Can the development of machine learning algorithms improve semantic search of human rights documents in digital rights databases?
The experiment will test the potential for human rights organisations to interact with machine-generated intelligence in their work. The grantee will look into whether machine learning can increase the effectiveness and efficiency of human rights defenders in curating large collections of human rights documents, and enable them to make better use of data generated by collective intelligence. HURIDOCS will test algorithms to improve semantic search of human rights documents in a digital rights database covering 20 countries in the Arab League. Semantic search aims to improve search accuracy by understanding the searcher's intent and the contextual meaning of terms to generate more relevant results. This means that search results will reveal not only documents containing exactly that word, but also will show documents from related fields that might use different terminology to talk about the same subject.
As people increasingly conduct their lives online, digital rights, including the right to privacy and freedom of expression, are becoming more important. But growing numbers of governments are blocking access to the internet, censoring political websites and arresting digital activists.
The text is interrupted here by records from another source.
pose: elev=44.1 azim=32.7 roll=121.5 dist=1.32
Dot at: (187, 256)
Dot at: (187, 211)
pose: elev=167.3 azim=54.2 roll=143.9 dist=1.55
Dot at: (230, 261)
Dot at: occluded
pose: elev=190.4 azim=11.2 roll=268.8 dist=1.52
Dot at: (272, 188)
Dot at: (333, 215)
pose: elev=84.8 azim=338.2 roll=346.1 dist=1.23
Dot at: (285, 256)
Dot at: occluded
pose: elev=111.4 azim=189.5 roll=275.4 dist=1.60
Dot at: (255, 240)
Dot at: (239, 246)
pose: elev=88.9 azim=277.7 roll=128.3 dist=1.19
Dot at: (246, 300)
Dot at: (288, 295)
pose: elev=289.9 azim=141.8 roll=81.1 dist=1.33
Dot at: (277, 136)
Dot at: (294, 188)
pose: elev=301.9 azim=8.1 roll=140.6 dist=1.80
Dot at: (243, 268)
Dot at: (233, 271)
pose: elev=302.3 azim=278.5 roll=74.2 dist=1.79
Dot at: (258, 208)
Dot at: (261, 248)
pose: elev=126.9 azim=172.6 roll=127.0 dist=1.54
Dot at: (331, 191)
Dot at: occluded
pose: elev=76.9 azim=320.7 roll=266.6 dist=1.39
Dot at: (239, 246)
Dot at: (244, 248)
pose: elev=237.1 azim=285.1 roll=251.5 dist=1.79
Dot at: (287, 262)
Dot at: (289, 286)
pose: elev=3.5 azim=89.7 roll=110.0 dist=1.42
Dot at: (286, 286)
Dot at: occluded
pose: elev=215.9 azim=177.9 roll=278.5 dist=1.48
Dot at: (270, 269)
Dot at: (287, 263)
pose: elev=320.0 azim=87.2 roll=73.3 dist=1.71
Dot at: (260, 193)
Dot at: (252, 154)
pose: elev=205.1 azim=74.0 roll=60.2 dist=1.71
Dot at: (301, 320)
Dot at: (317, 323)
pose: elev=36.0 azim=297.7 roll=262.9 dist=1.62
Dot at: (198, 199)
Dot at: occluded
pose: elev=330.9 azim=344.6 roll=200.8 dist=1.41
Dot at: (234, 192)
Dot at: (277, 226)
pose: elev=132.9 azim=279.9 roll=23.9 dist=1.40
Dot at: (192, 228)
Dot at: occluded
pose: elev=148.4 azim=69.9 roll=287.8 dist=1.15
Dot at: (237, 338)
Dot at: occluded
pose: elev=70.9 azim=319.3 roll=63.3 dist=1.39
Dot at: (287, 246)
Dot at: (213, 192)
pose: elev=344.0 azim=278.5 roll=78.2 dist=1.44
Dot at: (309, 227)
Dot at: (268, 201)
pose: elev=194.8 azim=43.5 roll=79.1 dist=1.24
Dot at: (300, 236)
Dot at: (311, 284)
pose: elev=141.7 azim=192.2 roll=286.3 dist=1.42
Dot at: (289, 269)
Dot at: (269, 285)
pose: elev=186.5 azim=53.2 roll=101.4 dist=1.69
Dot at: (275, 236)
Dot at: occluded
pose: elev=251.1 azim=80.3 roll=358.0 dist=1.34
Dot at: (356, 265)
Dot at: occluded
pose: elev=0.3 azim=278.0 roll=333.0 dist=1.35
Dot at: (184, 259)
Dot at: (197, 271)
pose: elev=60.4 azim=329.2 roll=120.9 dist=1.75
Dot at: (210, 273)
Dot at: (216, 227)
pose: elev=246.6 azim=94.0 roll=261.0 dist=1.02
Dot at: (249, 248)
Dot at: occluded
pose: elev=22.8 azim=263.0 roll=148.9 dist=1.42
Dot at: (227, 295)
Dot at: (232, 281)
This experiment will test how machine intelligence helps human rights practitioners compare digital rights legislation of different countries to international law, and spot patterns and trends across the region. If the experiment is successful, it will also relieve the workload of human rights defenders and activists and allow them to free up more time for analysis and advocacy. This is because the information needed to hold human rights perpetrators to account is often concealed in vast amounts of unstructured data. The manual curation process is time-consuming, inefficient, and error-prone.
The experiment will provide new insights into how to use inputs generated through collective intelligence more effectively. This is relevant for anyone using large databases with documents of different types or from different sources. The findings will also help us advance our understanding about how to best combine human expert knowledge with the capabilities of machines.